Uses of multiple alignments:
  • Detect homologs (same function) as opposed to just sequence similarity
  • Reveals conserved motifs or residues
  • Can provide insight into evolution and genetic structure
Approaches:
  • Exact - use multi-dimensional dynamic programming --- time complexity grows exponentially with problem size
  • Progressive (CLUSTW) - start with the two closest alignments and add sequences --- uses pairwise global alignment as the starting point and depends on order added. (* = match, : = close substitution, red = alpha helices
  • Iterative (MUSCLE, PRALINE, INTERALIGN) - use a progressive alignment as a starting point 000 then use dynamic programming. 
  • Consistency (MAFFT, ProbCons, T-Coffee) - like progressive, but decide ordering on the fly.
  • Structure-based (PRALINE)  - use tertiary structure information in alignment.
General comments:  Need at least 25% similarity to work well.  All work well for close alignments.

PFAM:  Database of multiple sequence alignments:  http://pfam.sanger.ac.uk/
  • PFam-A proteins grouped into families
  • PFam-B large uncurated
Interpro: -- integrated multiple alignment tool.  Found at https://www.ebi.ac.uk/interpro/. This tool gives a lot of information about the function of the different pieces of the protein.  Look at the GO terms for your protein.

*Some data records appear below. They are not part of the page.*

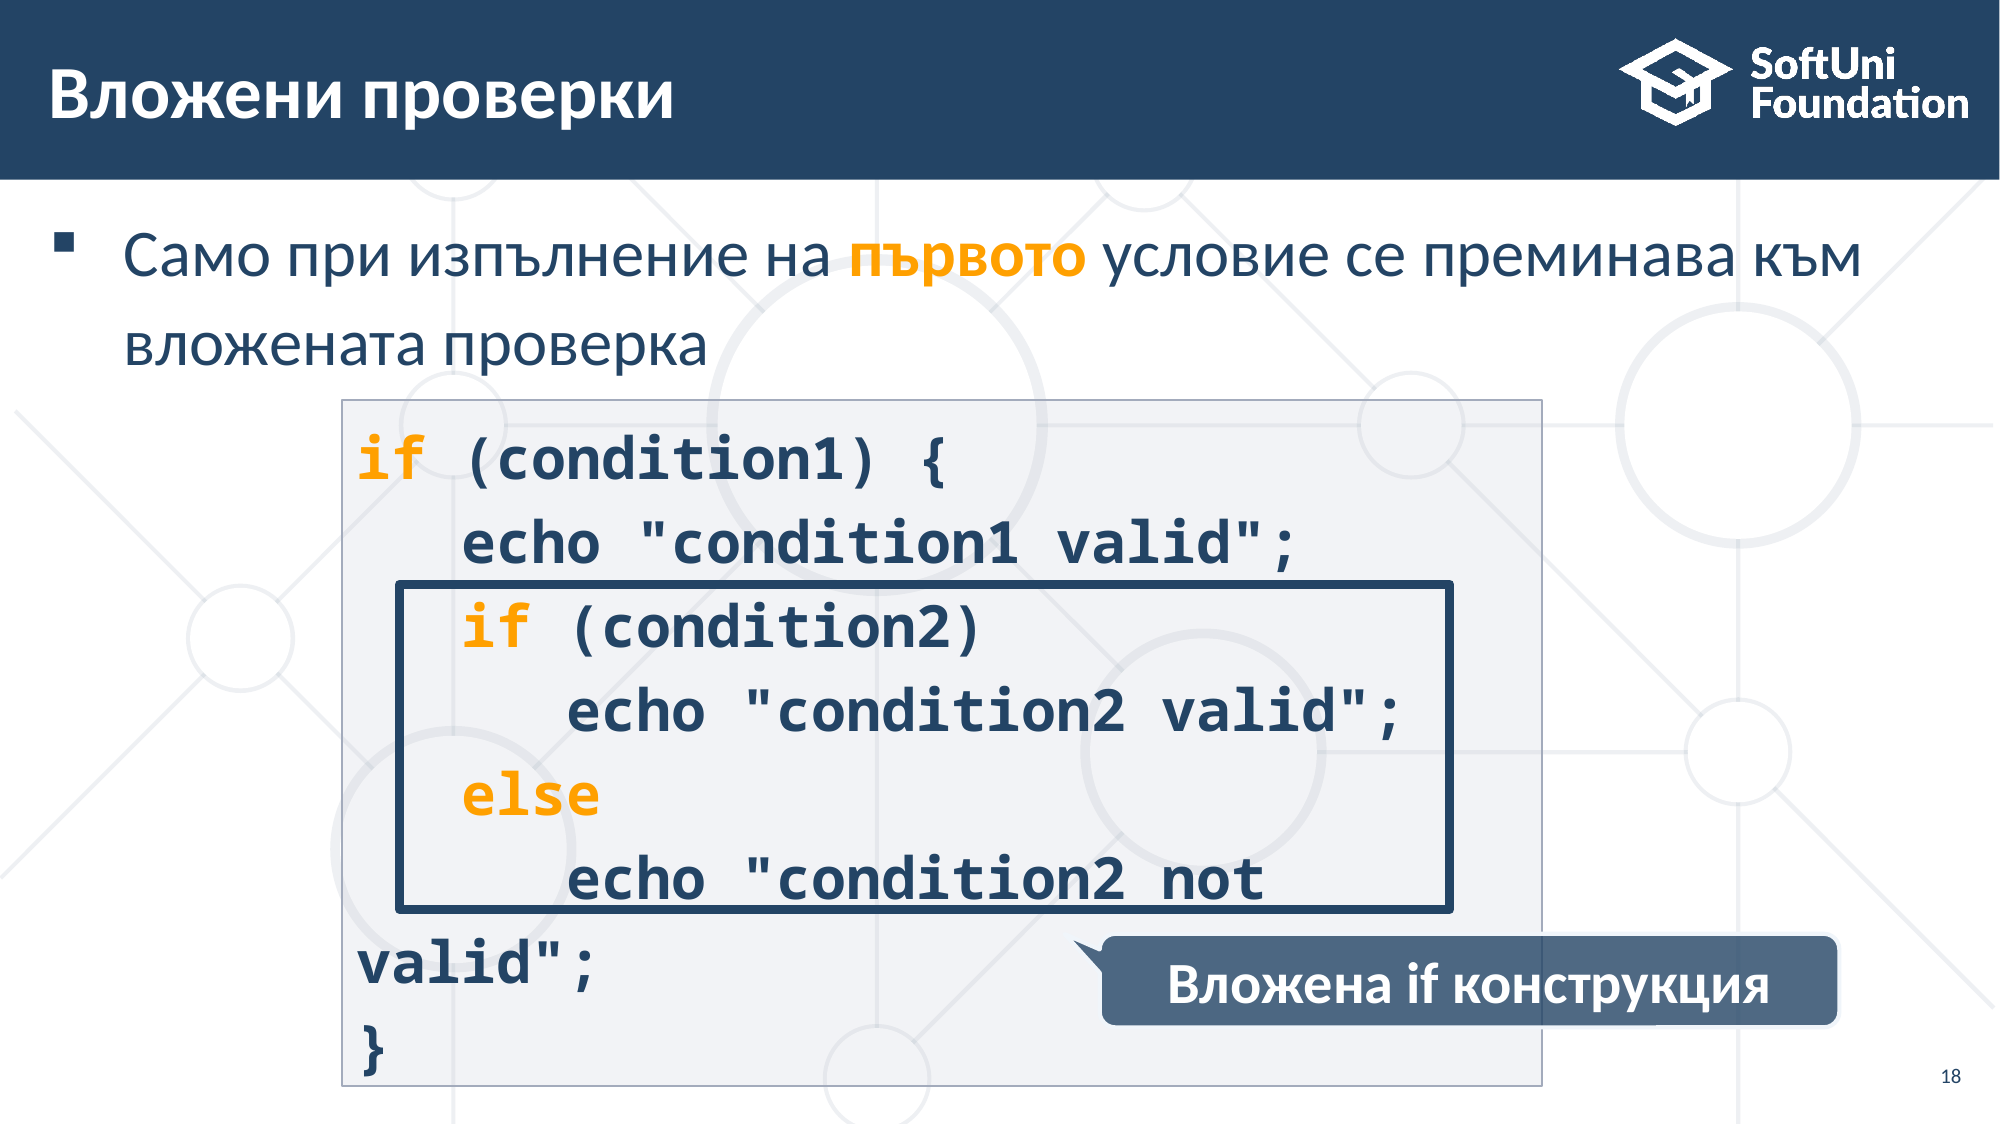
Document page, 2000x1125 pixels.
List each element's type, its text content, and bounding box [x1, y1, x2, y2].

text_box [398, 582, 1452, 911]
list Само при изпълнение на първото условие се преминава към вложената проверка [31, 196, 1897, 1050]
picture [1618, 38, 1968, 126]
title Вложени проверки [31, 16, 1591, 162]
text_box if (condition1) { echo "condition1 valid"; if (condition2) echo "condition2 valid"; else echo "condition2 not valid"; } [341, 399, 1542, 1087]
text_box Вложена if конструкция [1062, 931, 1842, 1030]
slide_number 18 [1896, 1049, 1968, 1101]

Alignment of genomic regions:
  • Can also do multiple sequence alignment of genomic regions.
  • Often get regions of close agreement separated by long segments of no agreement.
  • DNA repeats are problem.
  • Chromosomal dislocation can involve millions of base pairs.
  • Usually assume existence of anchors or of an evolutionary tree.
Position-specific iterated BLAST (PSI-blast) -- for finding distantly related proteins:
  • Starts with blastp results.
  • Constructs multiple sequence alignments from resutls
  • Creates a position-specific scoring matrix (PSSM) based on results
  • Estimates significance of results
  • Repeats to improve results
PSSM - is a N x 20 matrix (N is length of query) -- eliminates hits with 94% sequence similarity to get non-redundancy.  Estimates the probability of animo acid substitution and adjusts the scoring matrices --- but must be careful




Manipulating sequences in R (seqinr)

Example 1: Using seqinr -- find out what's in the package
library(seqinr)
lseqinr()

Example 2: Showing the genetic code
           tablecode()

Note:  There are many slightly different genetic codes depending on the species. The following gives the vertebrate mitochondrial code:
           tablecode(numcode=2)

Example 2:  Reading sequences that have been downloaded in as FASTA format.  (Save tp53 in FASTA and then read.)
tp53<-read.fasta(file="tp53sequence.fasta")
tp53HA <- read.fasta("TP53HumanIsoformA.fasta", seqtype="AA")

Example 3:  Finding out information that is available through ACNUC 
choosebank()
gbank <- choosebank(bank="genbank", infobank=T)
ls()

Example 4: Get a virtual query to Hominidae and then get a list of species for this query (PS). Finally retrieve all the species below (SD)
query("hominidae", "SP=Hominidae", virtual = T)
query("hsp", "PS hominidae", virtual = T)
hsp$nelem

query("SDexample", "SD hsp")
getName(SDexample)


Example 5: Queries are case insensitive and individual clauses are enclosed in double quotes

query("dengue", "\"sp=@virus@\" AND \"sp=@dengue@\" AND NOT \"k=partial\"", virtual=T)


Example 6:  Get nuclear DNA.

query("hsCDS", "sp=Homo sapiens AND t=cds AND o=nuclear AND NOT k=partial",
virtual = TRUE))

Query language:
  • Case insensitive
  • Wildcard: @
  • Logical operators: AND, OR, NOT
  • The virtual parameter allows queries to be created without being fetched.